Why is my multilayered, feedforward neural network not working?

[Zap]

I think you should have made it clearer that you are not attempting to implement the backpropagation algorithm on the wikipedia page, you are trying to implement an algorithm you have invented yourself. This algorithm will never work as it is based on a fundamental misunderstanding:
It is not. It is the difference between the current values of the coefficients in layer $l$ and their unknown optimum values.

Here is my recommendation:

1. study the subject so that you understand how it works; I would never recommend Wikipedia for this, in this case neuralnetworksanddeeplearning.com is a great free resource (which looks to have been quoted wholesale in Wikipedia, but why rely on the accuracy of that quote when you can go to the original?)
2. study how scikit-learn does it https://github.com/scikit-learn/sci...earn/neural_network/_multilayer_perceptron.py
3. implement the standard algorithm (or some other proven algorithm) using Python structures designed for the purpose (with the layers represented by a list of numpy.arrays)

Once you have done this you can start designing and implementing your own 'improved' supervised learning algorithm.

I'm trying to implement the backpropagation algorithm, I've just derived that algorithm myself instead of just copying some stuff from a website and plugging and chugging it.

When I take the derivative of the cost function with respect to one of the weights in the output layer, I get a gradient $\nabla_{a}C$ that is a matrix after applying the general chain rule on the cost function. For some reason, the algorithm found in http://neuralnetworksanddeeplearning.com and in wikipedia is treating the same gradient $\nabla_{a}C$ as a vector. This doesn't make any sense to me, unless they are applying the cost function to one example at a time. But why are they doing that? The cost function is a function of all examples in the output matrix.

It will take some extra effort on my part, but I can show you how I derive $\nabla_{a}C$ as a matrix, simply by applying the chain rule when trying to take the derivative of the cost $C$ with respect to one of the weights in the output layer. $\nabla_{a}C$ is a vector only if you are treating the cost function $C$ as being a function of only one output vector. I could make a separate thread about this, because I believe I have now identified this as being the issue in my program. However, I don't understand why it's an issue, since $C$ is a function of the output matrix, not only an output vector.

 

[Jarvis323]

As someone already mentioned, what you're trying to do is implement batch training. If you google that you should find the info you need pretty easily.

• [GIVEN DATA]
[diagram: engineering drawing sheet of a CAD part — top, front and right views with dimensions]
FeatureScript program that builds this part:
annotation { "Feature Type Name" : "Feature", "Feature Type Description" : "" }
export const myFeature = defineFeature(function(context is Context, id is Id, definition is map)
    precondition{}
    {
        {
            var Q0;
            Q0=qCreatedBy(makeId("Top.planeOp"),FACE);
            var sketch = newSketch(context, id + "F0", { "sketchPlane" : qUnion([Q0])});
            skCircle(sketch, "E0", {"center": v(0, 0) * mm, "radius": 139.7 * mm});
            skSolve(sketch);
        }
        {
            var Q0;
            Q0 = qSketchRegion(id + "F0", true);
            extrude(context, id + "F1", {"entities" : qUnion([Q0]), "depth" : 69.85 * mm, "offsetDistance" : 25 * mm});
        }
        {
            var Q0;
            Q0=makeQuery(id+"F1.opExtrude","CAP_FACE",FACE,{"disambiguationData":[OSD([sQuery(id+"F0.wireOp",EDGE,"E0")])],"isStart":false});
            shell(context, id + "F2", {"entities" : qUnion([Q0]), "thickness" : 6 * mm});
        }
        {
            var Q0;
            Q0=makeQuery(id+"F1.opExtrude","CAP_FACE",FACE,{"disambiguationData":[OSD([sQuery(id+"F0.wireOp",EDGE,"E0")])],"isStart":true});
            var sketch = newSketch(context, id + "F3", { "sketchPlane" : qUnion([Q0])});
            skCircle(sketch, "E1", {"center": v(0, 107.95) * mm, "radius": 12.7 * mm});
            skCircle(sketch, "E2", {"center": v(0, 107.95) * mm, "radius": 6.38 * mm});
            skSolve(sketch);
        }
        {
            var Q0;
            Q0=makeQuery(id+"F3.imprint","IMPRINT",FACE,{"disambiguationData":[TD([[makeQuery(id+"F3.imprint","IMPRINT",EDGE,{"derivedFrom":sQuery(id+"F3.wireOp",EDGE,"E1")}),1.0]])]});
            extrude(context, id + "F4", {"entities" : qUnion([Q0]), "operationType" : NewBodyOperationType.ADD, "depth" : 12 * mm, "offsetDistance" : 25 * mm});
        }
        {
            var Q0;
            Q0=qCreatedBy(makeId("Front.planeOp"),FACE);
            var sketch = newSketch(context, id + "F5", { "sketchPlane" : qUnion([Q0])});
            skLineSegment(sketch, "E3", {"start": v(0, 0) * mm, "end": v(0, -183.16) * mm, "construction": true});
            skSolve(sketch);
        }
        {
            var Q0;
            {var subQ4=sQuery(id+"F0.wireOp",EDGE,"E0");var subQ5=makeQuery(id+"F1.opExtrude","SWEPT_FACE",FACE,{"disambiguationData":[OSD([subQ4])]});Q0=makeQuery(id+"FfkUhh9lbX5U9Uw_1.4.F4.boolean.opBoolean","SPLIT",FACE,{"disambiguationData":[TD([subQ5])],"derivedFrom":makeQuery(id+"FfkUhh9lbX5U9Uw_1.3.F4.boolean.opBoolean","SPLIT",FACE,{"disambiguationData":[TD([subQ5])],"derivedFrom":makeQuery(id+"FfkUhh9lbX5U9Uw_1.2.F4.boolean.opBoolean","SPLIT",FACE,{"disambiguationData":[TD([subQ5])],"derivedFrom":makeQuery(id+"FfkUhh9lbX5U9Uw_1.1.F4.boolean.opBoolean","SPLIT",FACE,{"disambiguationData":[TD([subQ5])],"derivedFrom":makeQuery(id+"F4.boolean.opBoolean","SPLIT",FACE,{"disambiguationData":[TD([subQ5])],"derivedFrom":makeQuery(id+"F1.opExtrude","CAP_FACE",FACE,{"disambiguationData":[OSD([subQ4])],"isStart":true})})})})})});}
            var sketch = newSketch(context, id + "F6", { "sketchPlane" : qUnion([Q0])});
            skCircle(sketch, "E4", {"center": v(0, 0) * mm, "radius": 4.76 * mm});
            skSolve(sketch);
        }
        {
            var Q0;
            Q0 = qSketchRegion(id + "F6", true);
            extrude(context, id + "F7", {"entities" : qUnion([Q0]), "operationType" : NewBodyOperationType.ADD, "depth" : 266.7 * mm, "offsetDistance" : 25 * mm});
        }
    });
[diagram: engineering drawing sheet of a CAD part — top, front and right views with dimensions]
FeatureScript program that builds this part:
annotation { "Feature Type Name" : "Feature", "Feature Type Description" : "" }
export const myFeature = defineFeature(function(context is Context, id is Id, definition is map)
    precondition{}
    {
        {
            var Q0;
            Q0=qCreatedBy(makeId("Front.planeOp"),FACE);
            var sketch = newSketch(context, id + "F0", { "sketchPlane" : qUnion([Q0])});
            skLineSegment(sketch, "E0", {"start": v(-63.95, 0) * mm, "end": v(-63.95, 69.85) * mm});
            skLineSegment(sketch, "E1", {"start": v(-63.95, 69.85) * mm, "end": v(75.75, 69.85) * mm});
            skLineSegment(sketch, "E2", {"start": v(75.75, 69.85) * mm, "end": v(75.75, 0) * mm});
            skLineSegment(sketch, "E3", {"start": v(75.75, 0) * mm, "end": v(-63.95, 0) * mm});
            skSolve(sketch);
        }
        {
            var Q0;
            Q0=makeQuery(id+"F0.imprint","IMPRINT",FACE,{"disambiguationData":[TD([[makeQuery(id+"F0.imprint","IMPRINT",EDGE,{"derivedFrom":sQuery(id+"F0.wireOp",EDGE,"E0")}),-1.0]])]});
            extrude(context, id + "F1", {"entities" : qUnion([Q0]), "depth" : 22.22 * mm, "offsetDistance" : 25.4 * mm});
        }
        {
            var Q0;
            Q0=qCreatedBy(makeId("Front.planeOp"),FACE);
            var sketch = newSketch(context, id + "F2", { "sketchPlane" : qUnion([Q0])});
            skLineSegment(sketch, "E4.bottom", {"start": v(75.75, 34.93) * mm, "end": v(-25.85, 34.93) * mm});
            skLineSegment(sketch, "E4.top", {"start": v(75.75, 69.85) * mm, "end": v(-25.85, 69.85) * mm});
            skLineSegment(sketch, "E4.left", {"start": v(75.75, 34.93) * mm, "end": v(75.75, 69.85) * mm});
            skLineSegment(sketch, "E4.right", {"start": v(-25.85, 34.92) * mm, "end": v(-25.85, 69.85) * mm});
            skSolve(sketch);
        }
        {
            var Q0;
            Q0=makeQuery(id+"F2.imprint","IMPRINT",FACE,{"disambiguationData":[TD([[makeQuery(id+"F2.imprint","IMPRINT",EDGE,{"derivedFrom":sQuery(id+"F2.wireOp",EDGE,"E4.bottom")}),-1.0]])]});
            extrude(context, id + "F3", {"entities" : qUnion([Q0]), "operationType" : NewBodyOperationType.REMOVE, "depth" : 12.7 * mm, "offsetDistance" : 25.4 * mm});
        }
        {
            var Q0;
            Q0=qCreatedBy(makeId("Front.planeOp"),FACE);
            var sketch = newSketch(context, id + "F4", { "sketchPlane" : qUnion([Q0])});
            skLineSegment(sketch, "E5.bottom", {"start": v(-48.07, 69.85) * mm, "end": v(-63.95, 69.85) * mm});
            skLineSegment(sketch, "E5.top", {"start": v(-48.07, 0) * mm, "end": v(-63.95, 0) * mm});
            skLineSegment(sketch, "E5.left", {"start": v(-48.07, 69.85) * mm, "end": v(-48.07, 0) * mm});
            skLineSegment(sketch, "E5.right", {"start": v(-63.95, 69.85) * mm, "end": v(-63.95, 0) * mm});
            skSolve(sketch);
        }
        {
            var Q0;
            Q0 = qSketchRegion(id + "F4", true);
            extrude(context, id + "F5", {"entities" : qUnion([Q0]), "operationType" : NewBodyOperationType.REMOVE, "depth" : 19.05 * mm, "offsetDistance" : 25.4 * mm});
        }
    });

• [GOALS]
- A) In the forum thread about the feedforward neural network, why does Zap advise going to neuralnetworksanddeeplearning.com instead of Wikipedia to learn the subject?
- B) List the steps Zap recommends in the neural network forum thread before the poster designs an algorithm of their own.
- C) Write the next reply in the neural network forum thread, following on from its final post.

• [FINAL ANSWERS]
- A) Zap says the Wikipedia material looks like it was quoted wholesale from neuralnetworksanddeeplearning.com. There is no reason to rely on the accuracy of that quote when the original source is available.

- B)
1. Study the subject until you understand how it works, using neuralnetworksanddeeplearning.com rather than Wikipedia.
2. Study how scikit-learn does it.
3. Implement the standard algorithm, or another proven one, using Python structures designed for the purpose, with the layers represented by a list of numpy.arrays.

- C)
When you train in batches, you accumulate the gradients from each instance before back propagation.

 

[Zap]

So, if $\nabla_{a}C$ can indeed be a matrix, then my math is probably not wrong. Also, the deeplearning website claims to be doing batch training, but it still treats $\nabla_{a}C$ as a vector.

 

[pbuk]

This doesn't make any sense to me, unless they are applying the cost function to one example at a time.

That is exactly what 'they' are doing. Quoting from Michael Nielsen's online book near here:

As I've described it above, the backpropagation algorithm computes the gradient of the cost function for a single training example, $C=C_x$. In practice, it's common to combine backpropagation with a learning algorithm such as stochastic gradient descent, in which we compute the gradient for many training examples. In particular, given a mini-batch of m training examples, the following algorithm applies a gradient descent learning step based on that mini-batch:

But why are they doing that? The cost function is a function of all examples in the output matrix.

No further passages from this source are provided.